Este filme faz parte do 22º Festival Internacional de Documentários É Tudo Verdade. Para mais resenhas do festival, clique aqui.
78 planos e 52 segundos. Bastou uma cena para que Hitchcock decidisse levar a cabo um dos maiores clássicos do cinema de terror: Psicose (Psycho, 1960). Sua obstinação era tanta que ele contratou o melhor artista gráfico da época (Saul Bass) só para desenhar o storyboard do momento em que a protagonista era assassinada no banheiro. Não só isso, como o filme ainda teve que ser inteiramente pensado em preto e branco para que o sangue das facadas não ficasse gráfico demais. Talvez nunca antes uma cena determinasse tão profundamente os desdobramentos de todo uma obra, seja em termos de produção ou de roteiro – afinal, perdemos nossa então protagonista ainda no meio da projeção. Trazendo ainda uma radiografia completa dos elementos que fizeram da cena do banheiro o que ela é hoje, 78/52 (2017) é também repleto de curiosidades políticas e comportamentais da década de 60.

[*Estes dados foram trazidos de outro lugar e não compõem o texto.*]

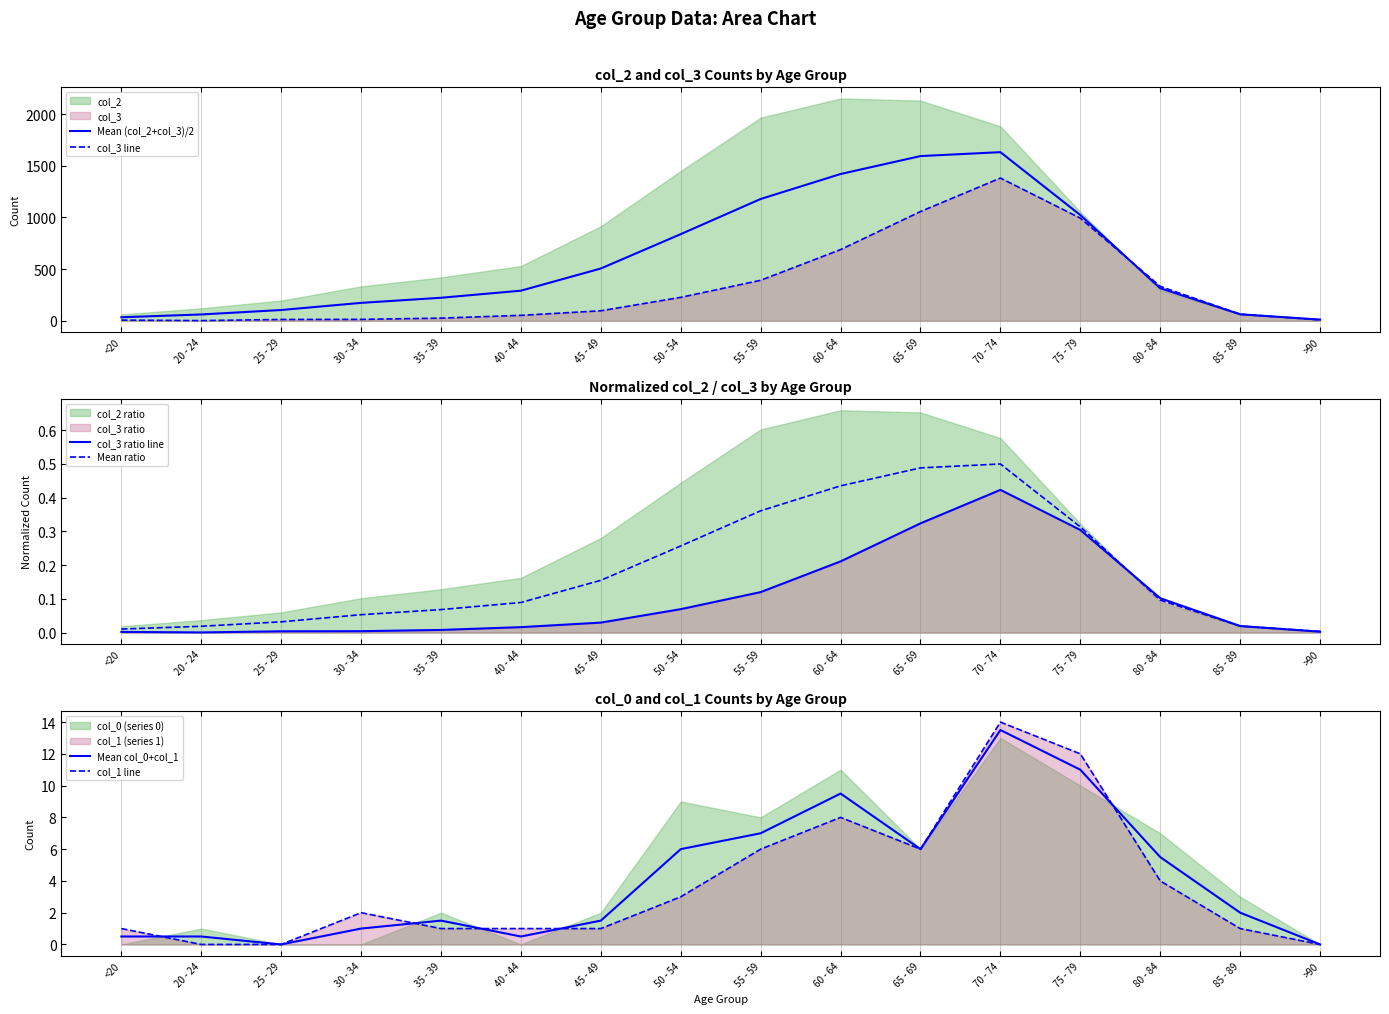

Which series has the widest spread of values?

Mean (col_2+col_3)/2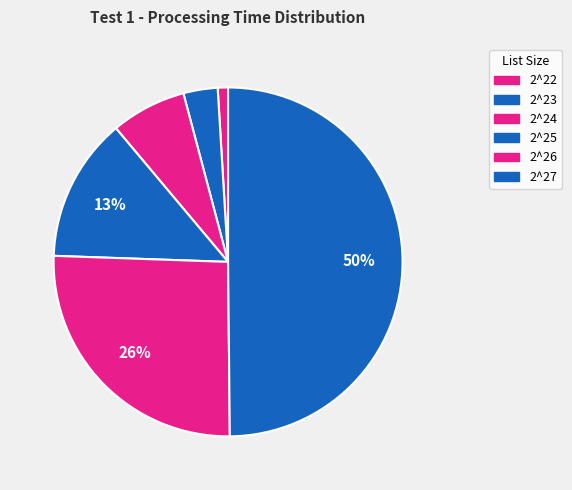

To the nearest percent, what percentage of the pie is 2^24?

7%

Para isso, o diretor Alexandre O. Philippe procura nomes de peso do universo do horror, como Eli Roth (de O Albergue (Hostel, 2005)), Guillermo del Toro (de O Labirinto do Fauno (Pan’s Labyrinth, 2006)) e Jamie Lee Curtis (atriz em Halloween (1978)), além de especialistas em áreas mais técnicas, como Walter Murch (editor), Danny Elfmann (compositor) e Peter Bogdanovich (crítico), para discutir o tema com mais propriedade. E uma saída interessante que Philippe encontra é colocá-los reagindo à cena em questão, o que dá um aspecto emocional às análises de cada um. Além disso, o documentário recupera entrevistas famosas de Hitchcock, como uma em que ele discute sua carreira com o cineasta francês François Truffaut.
Logo de início, incomoda um pouco o tom excessivamente elogioso dos entrevistados à obra e ao diretor, porém, conforme a discussão se sucede, todos os comentários são justificados. Vemos então alguns dos temas presentes em Psicose e recorrentes na filmografia do diretor (a importância dos banheiros, a hiper-proteção destrutiva da mãe e o poder voyeurístico do olhar), a sua transgressão (já que em todos os sábados e domingos, Hitchcock falava de sexo e violência em seu programa televisivo) e os avanços trazidos ao gênero (a partir daqui, o terror passaria a dialogar menos com criaturas fantásticas, e mais com histórias que pudessem de fato acontecer na vida real).
Constatamos também o preciosismo de Hitchcock, que traria até mesmo 20 tipos de melões diferentes para escolher um que melhor simulasse o som das facadas, quando espetados. Quando aos aspectos mais fílmicos, o documentário ainda se preocupa em detalhar a montagem picotada e caótica, as icônicas cordas da trilha sonora e até mesmo a escolha de objetos simbólicos para compor o cenário. Nessa profusão de informações, é impressionante que nada soe apenas jogado. E aqui, grande parte disso deve-se a destreza com que Philippe alterna momentos mais explicativos com outros em que os entrevistados simplesmente relacionam ou relatam o impacto que o filme teve em suas vidas – uma dessas mais divertidas se dá quando Oz Perkins tira sarro da artificialidade, aos dias de hoje, de algumas das cenas do pai (Anthony Perkins, que interpreta o vilão Norman Bates).
Entendendo por fim que o que podia ter sido dito sobre Psicose já fora passado nos 90 minutos de projeção, o diretor ainda acerta em nos poupar de uma conclusão repleta de elogios redundantes. Encerrando assim cru como um assassinato, 78/52 não amacia nossa experiência, mas nos tira extasiados do cinema, como há quase 60 anos atrás, 52 segundos também fariam.